1. Mineral Precipitation
Mineral precipitation involves the local rise in the saturation of calcium and phosphate ions, leading to the formation of calcium phosphate salts. This process can occur through several mechanisms:
A. Rise in pH
- Mechanism: An increase in the pH of saliva can lead to the precipitation of calcium phosphate salts by lowering the precipitation constant.
- Causes:
- Loss of Carbon Dioxide: Bacterial activity in dental plaque can lead to the loss of CO2, resulting in an increase in pH.
- Formation of Ammonia: The degradation of proteins by plaque bacteria can produce ammonia, further elevating the pH.
B. Colloidal Proteins
- Mechanism: Colloidal proteins in saliva bind calcium and phosphate ions, maintaining a supersaturated solution with respect to calcium phosphate salts.
- Process:
- When saliva stagnates, these colloids can settle out, disrupting the supersaturated state and leading to the precipitation of calcium phosphate salts.
C. Enzymatic Activity
- Phosphatase:
- This enzyme, released from dental plaque, desquamated epithelial cells, or bacteria, hydrolyzes organic phosphates in saliva, increasing the concentration of free phosphate ions and promoting mineralization.
- Esterase:
- Present in cocci, filamentous organisms, leukocytes, macrophages, and desquamated epithelial cells, esterase can hydrolyze fatty esters into free fatty acids.

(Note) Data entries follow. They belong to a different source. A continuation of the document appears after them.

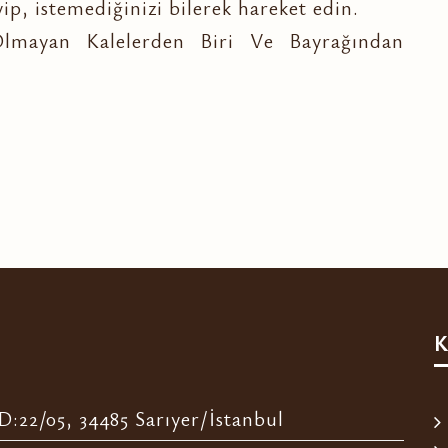
, istemediğinizi bilerek hareket edin.
Olmayan Kalelerden Biri Ve Bayrağından
K
:22/05, 34485 Sarıyer/İstanbul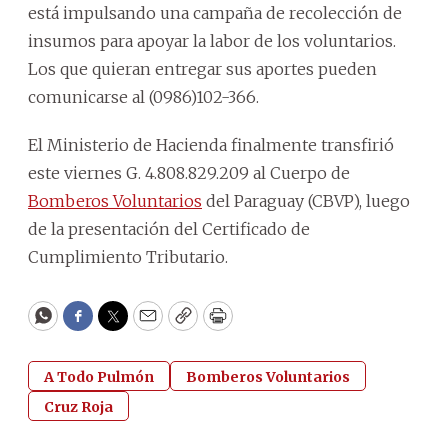
está impulsando una campaña de recolección de
insumos para apoyar la labor de los voluntarios.
Los que quieran entregar sus aportes pueden
comunicarse al (0986)102-366.
El Ministerio de Hacienda finalmente transfirió
este viernes G. 4.808.829.209 al Cuerpo de
Bomberos Voluntarios
del Paraguay (CBVP), luego
de la presentación del Certificado de
Cumplimiento Tributario.
WhatsApp
Facebook
Twitter
Email
Copy
Print
A Todo Pulmón
Bomberos Voluntarios
Cruz Roja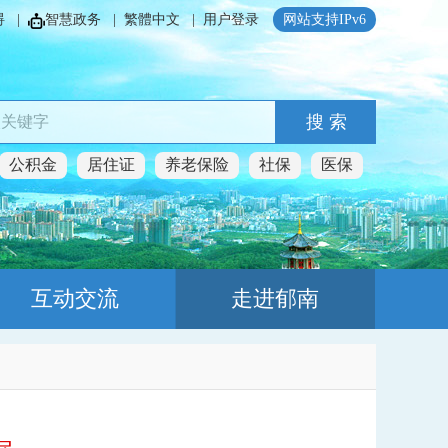
碍
|
智慧政务
|
繁體中文
|
用户登录
网站支持IPv6
搜 索
公积金
居住证
养老保险
社保
医保
互动交流
走进郁南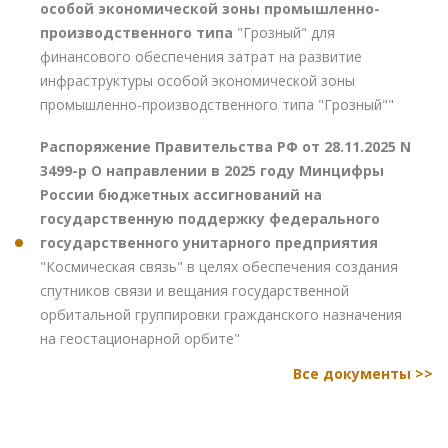
особой экономической зоны промышленно-
производственного типа
"Грозный" для
финансового обеспечения затрат на развитие
инфраструктуры особой экономической зоны
промышленно-производственного типа "Грозный""
Распоряжение Правительства РФ от 28.11.2025 N
3499-р О направлении в 2025 году Минцифры
России бюджетных ассигнований на
государственную поддержку федерального
государственного унитарного предприятия
"Космическая связь" в целях обеспечения создания
спутников связи и вещания государственной
орбитальной группировки гражданского назначения
на геостационарной орбите"
Все документы >>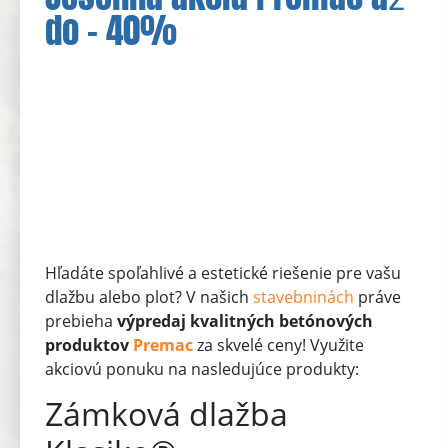
do – 40%
Hľadáte spoľahlivé a estetické riešenie pre vašu
dlažbu alebo plot? V našich
stavebninách
práve
prebieha
výpredaj kvalitných betónových
produktov
Premac
za skvelé ceny! Využite
akciovú ponuku na nasledujúce produkty:
Zámková dlažba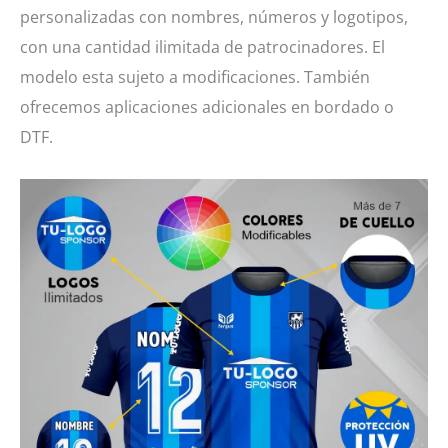
personalizadas con nombres, números y logotipos,
con una cantidad ilimitada de patrocinadores. El
modelo esta sujeto a modificaciones. También
ofrecemos aplicaciones adicionales en bordado o
DTF.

- These fatty acids can form soaps with calcium and magnesium, which are subsequently converted into less-soluble calcium phosphate salts, facilitating calcification.

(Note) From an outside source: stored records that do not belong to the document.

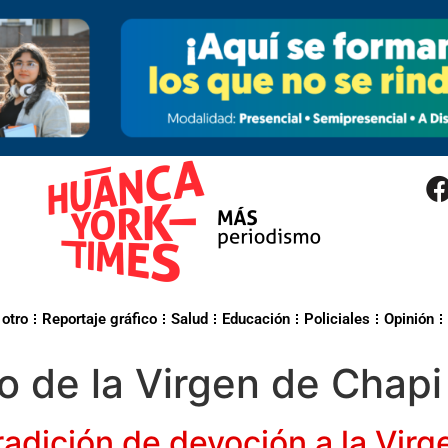
 otro
Reportaje gráfico
Salud
Educación
Policiales
Opinión
o de la Virgen de Chapi
radición de devoción a la Virg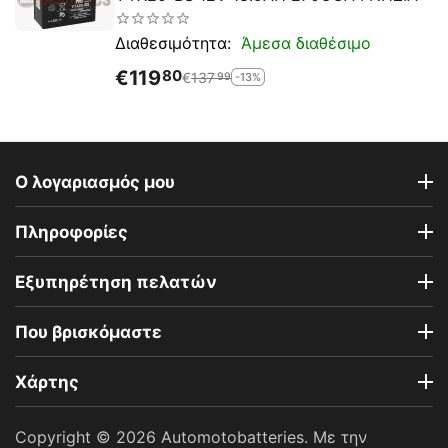
Άμεσα διαθέσιμο
Διαθεσιμότητα:
€
119
80
€
137
-13%
99
Ο λογαριασμός μου
Πληροφορίες
Εξυπηρέτηση πελατών
Που βρισκόμαστε
Χάρτης
Copyright © 2026 Automotobatteries. Με την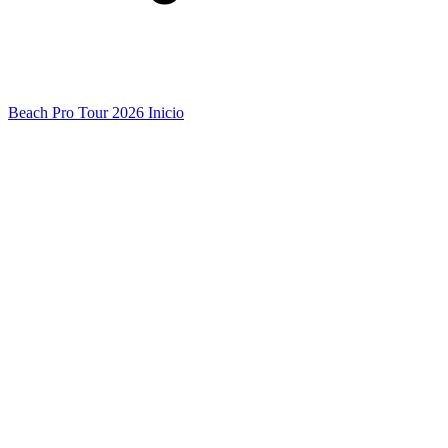
Beach Pro Tour 2026 Inicio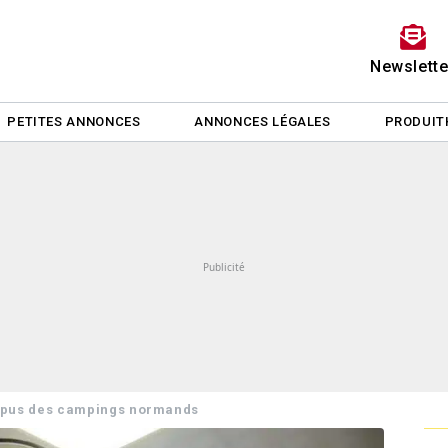
Newslette
PETITES ANNONCES
ANNONCES LÉGALES
PRODUIT
pus des campings normands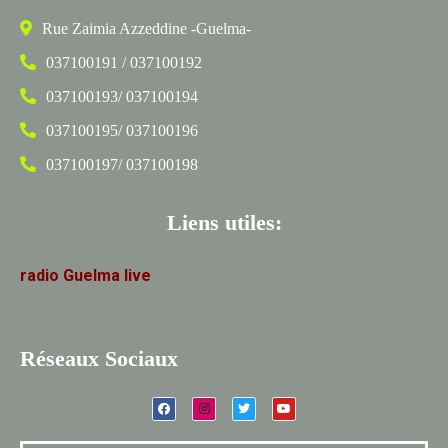
Rue Zaimia Azzeddine -Guelma-
037100191 / 037100192
037100193/ 037100194
037100195/ 037100196
037100197/ 037100198
Liens utiles:
radio
Guelma
live
Réseaux Sociaux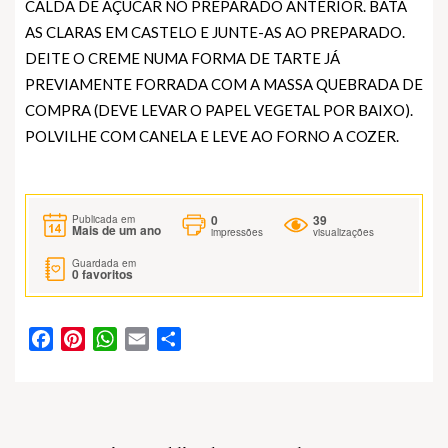
CALDA DE AÇÚCAR NO PREPARADO ANTERIOR. BATA
AS CLARAS EM CASTELO E JUNTE-AS AO PREPARADO.
DEITE O CREME NUMA FORMA DE TARTE JÁ
PREVIAMENTE FORRADA COM A MASSA QUEBRADA DE
COMPRA (DEVE LEVAR O PAPEL VEGETAL POR BAIXO).
POLVILHE COM CANELA E LEVE AO FORNO A COZER.
0
39
Publicada em
Mais de um ano
impressões
visualizações
Guardada em
0
favoritos
Facebook
Pinterest
WhatsApp
Email
Partilhar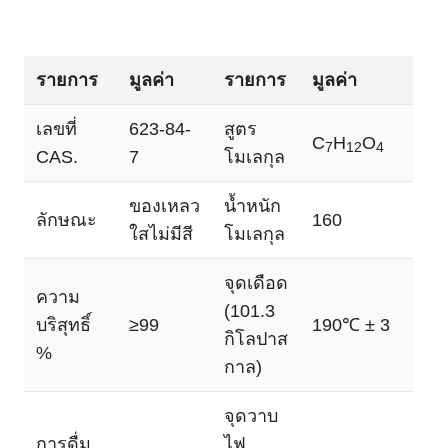
รายการ
มูลค่า
รายการ
มูลค่า
เลขที่
623-84-
สูตร
C
H
O
7
12
4
CAS.
7
โมเลกุล
ของเหลว
น้ำหนัก
ลักษณะ
160
ใสไม่มีสี
โมเลกุล
จุดเดือด
ความ
(101.3
บริสุทธิ์
≥99
190℃ ± 3
กิโลปาส
%
กาล)
จุดวาบ
การดื่ม
ไฟ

2. Seeding Agents and Heterogeneous Nucleation
The second theory posits that seeding agents induce small foci of calcification that enlarge and coalesce to form a calcified mass. This concept is often referred to as the epitactic concept or heterogeneous nucleation.
A. Role of Seeding Agents
- Unknown Agents: The specific seeding agents involved in calculus formation are not fully understood, but it is believed that the intercellular matrix of plaque plays a significant role.

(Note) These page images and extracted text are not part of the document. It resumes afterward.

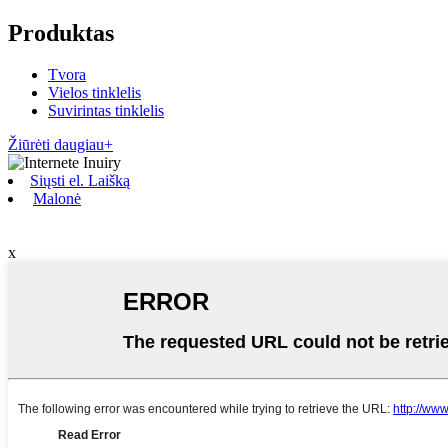
Produktas
Tvora
Vielos tinklelis
Suvirintas tinklelis
Žiūrėti daugiau+
Siųsti el. Laišką
Malonė
x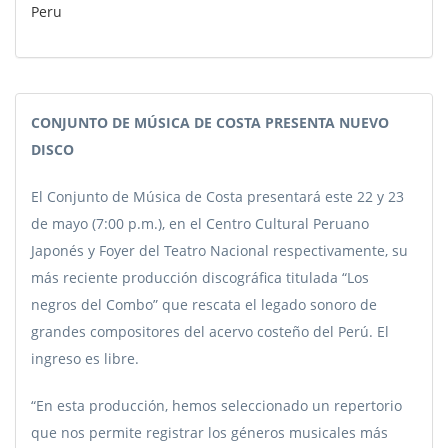
Peru
CONJUNTO DE MÚSICA DE COSTA PRESENTA NUEVO
DISCO
El Conjunto de Música de Costa presentará este 22 y 23
de mayo (7:00 p.m.), en el Centro Cultural Peruano
Japonés y Foyer del Teatro Nacional respectivamente, su
más reciente producción discográfica titulada “Los
negros del Combo” que rescata el legado sonoro de
grandes compositores del acervo costeño del Perú. El
ingreso es libre.
“En esta producción, hemos seleccionado un repertorio
que nos permite registrar los géneros musicales más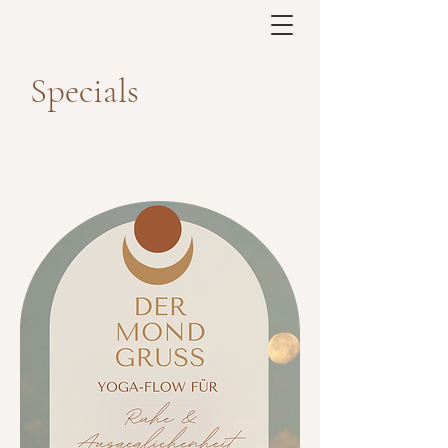
Specials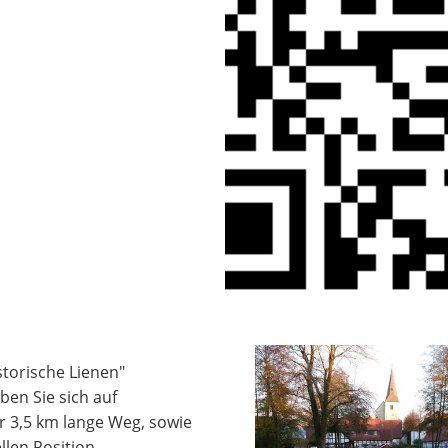
storische Lienen"
ben Sie sich auf
er 3,5 km lange Weg, sowie
len Position,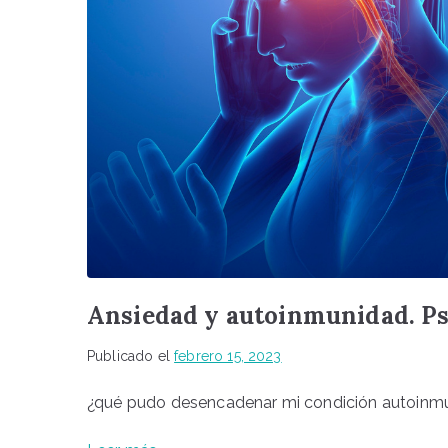
Ansiedad y autoinmunidad. Ps
Publicado el
febrero 15, 2023
¿qué pudo desencadenar mi condición autoinmu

- Carbohydrate-Protein Complexes:
- These complexes may initiate calcification by chelating calcium from saliva and binding it to form nuclei that promote the deposition of minerals.
Clinical Implications
-
Understanding Calculus Formation:
- Knowledge of the mechanisms behind calculus mineralization can help dental professionals develop effective strategies for preventing and managing calculus formation.
-
Preventive Measures:
- Maintaining good oral hygiene practices can help reduce plaque accumulation and the conditions that favor mineralization, such as stagnation of saliva and elevated pH.
-
Treatment Approaches:
- Understanding the role of enzymes and proteins in calculus formation may lead to the development of therapeutic agents that inhibit mineralization or promote the dissolution of existing calculus.
-
Research Directions:
- Further research into the specific seeding agents and the biochemical processes involved in calculus formation may provide new insights into preventing and treating periodontal disease.